**Records supplied:**
-----

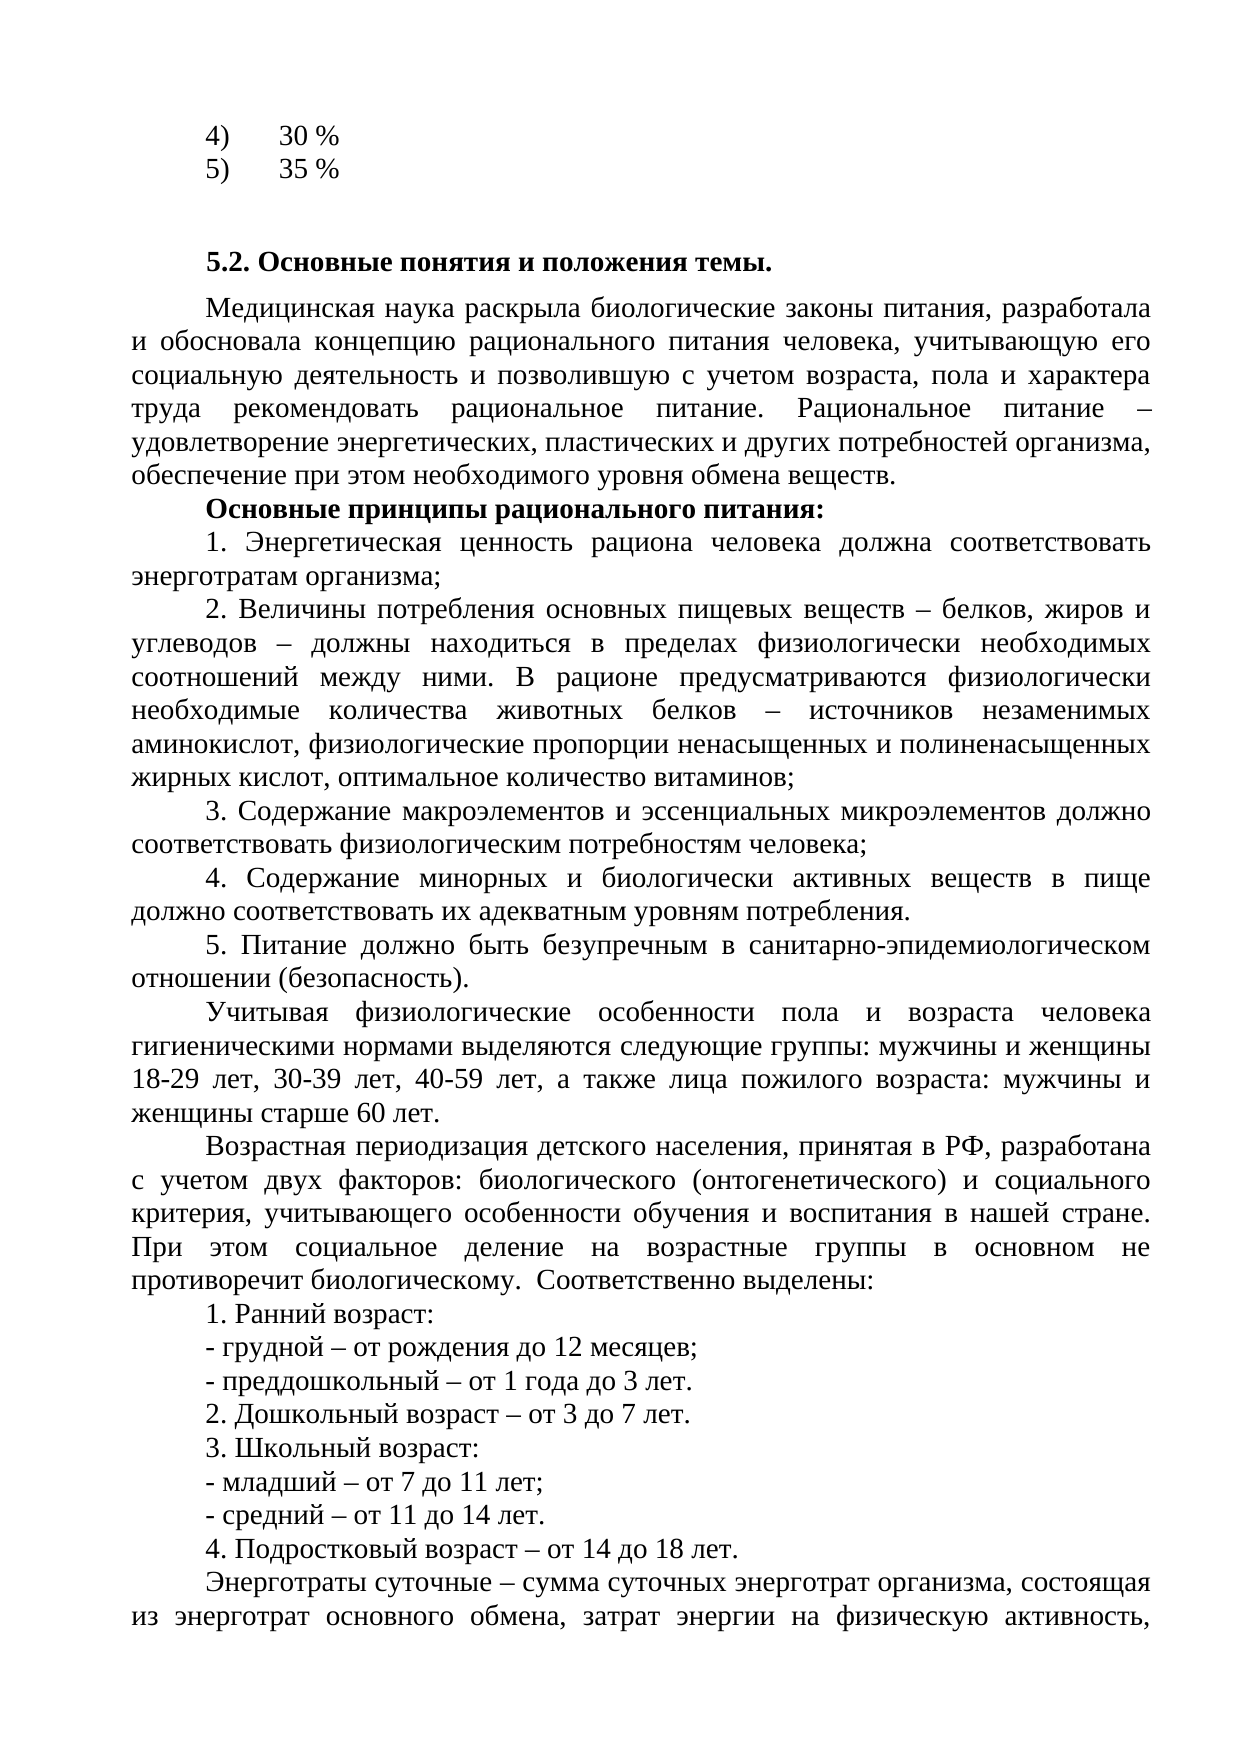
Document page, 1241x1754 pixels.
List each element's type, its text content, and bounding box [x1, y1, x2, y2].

text - грудной – от рождения до 12 месяцев; [131, 1329, 1152, 1363]
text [131, 1564, 1152, 1631]
text Медицинская наука раскрыла биологические законы питания, разработала и обосновала концепцию рационального питания человека, учитывающую его социальную деятельность и позволившую с учетом возраста, пола и характера труда рекомендовать рациональное питание. Рациональное питание – удовлетворение энергетических, пластических и других потребностей организма, обеспечение при этом необходимого уровня обмена веществ. [131, 290, 1152, 491]
list 30 % [131, 118, 1152, 152]
text 2. Величины потребления основных пищевых веществ – белков, жиров и углеводов – должны находиться в пределах физиологически необходимых соотношений между ними. В рационе предусматриваются физиологически необходимые количества животных белков – источников незаменимых аминокислот, физиологические пропорции ненасыщенных и полиненасыщенных жирных кислот, оптимальное количество витаминов; [131, 592, 1152, 793]
text Основные принципы рационального питания: [131, 491, 1152, 524]
list 35 % [131, 152, 1152, 185]
text 4. Подростковый возраст – от 14 до 18 лет. [131, 1531, 1152, 1564]
text 1. Ранний возраст: [131, 1296, 1152, 1329]
text 3. Школьный возраст: [131, 1430, 1152, 1464]
text 4. Содержание минорных и биологически активных веществ в пище должно соответствовать их адекватным уровням потребления. [131, 860, 1152, 927]
text 1. Энергетическая ценность рациона человека должна соответствовать энерготратам организма; [131, 524, 1152, 592]
text 5.2. Основные понятия и положения темы. [205, 244, 1152, 277]
text 2. Дошкольный возраст – от 3 до 7 лет. [131, 1397, 1152, 1430]
text 5. Питание должно быть безупречным в санитарно-эпидемиологическом отношении (безопасность). [131, 927, 1152, 994]
text - средний – от 11 до 14 лет. [131, 1497, 1152, 1531]
text - младший – от 7 до 11 лет; [131, 1464, 1152, 1497]
text 3. Содержание макроэлементов и эссенциальных микроэлементов должно соответствовать физиологическим потребностям человека; [131, 793, 1152, 860]
text Учитывая физиологические особенности пола и возраста человека гигиеническими нормами выделяются следующие группы: мужчины и женщины 18-29 лет, 30-39 лет, 40-59 лет, а также лица пожилого возраста: мужчины и женщины старше 60 лет. [131, 994, 1152, 1128]
text Возрастная периодизация детского населения, принятая в РФ, разработана с учетом двух факторов: биологического (онтогенетического) и социального критерия, учитывающего особенности обучения и воспитания в нашей стране. При этом социальное деление на возрастные группы в основном не противоречит биологическому. Соответственно выделены: [131, 1128, 1152, 1296]
text - преддошкольный – от 1 года до 3 лет. [131, 1363, 1152, 1397]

-----

**What to do:** Copy out each line of the data that includes the string "веществ".

**Task response:**
text Медицинская наука раскрыла биологические законы питания, разработала и обосновала концепцию рационального питания человека, учитывающую его социальную деятельность и позволившую с учетом возраста, пола и характера труда рекомендовать рациональное питание. Рациональное питание – удовлетворение энергетических, пластических и других потребностей организма, обеспечение при этом необходимого уровня обмена веществ. [131, 290, 1152, 491]
text 2. Величины потребления основных пищевых веществ – белков, жиров и углеводов – должны находиться в пределах физиологически необходимых соотношений между ними. В рационе предусматриваются физиологически необходимые количества животных белков – источников незаменимых аминокислот, физиологические пропорции ненасыщенных и полиненасыщенных жирных кислот, оптимальное количество витаминов; [131, 592, 1152, 793]
text 4. Содержание минорных и биологически активных веществ в пище должно соответствовать их адекватным уровням потребления. [131, 860, 1152, 927]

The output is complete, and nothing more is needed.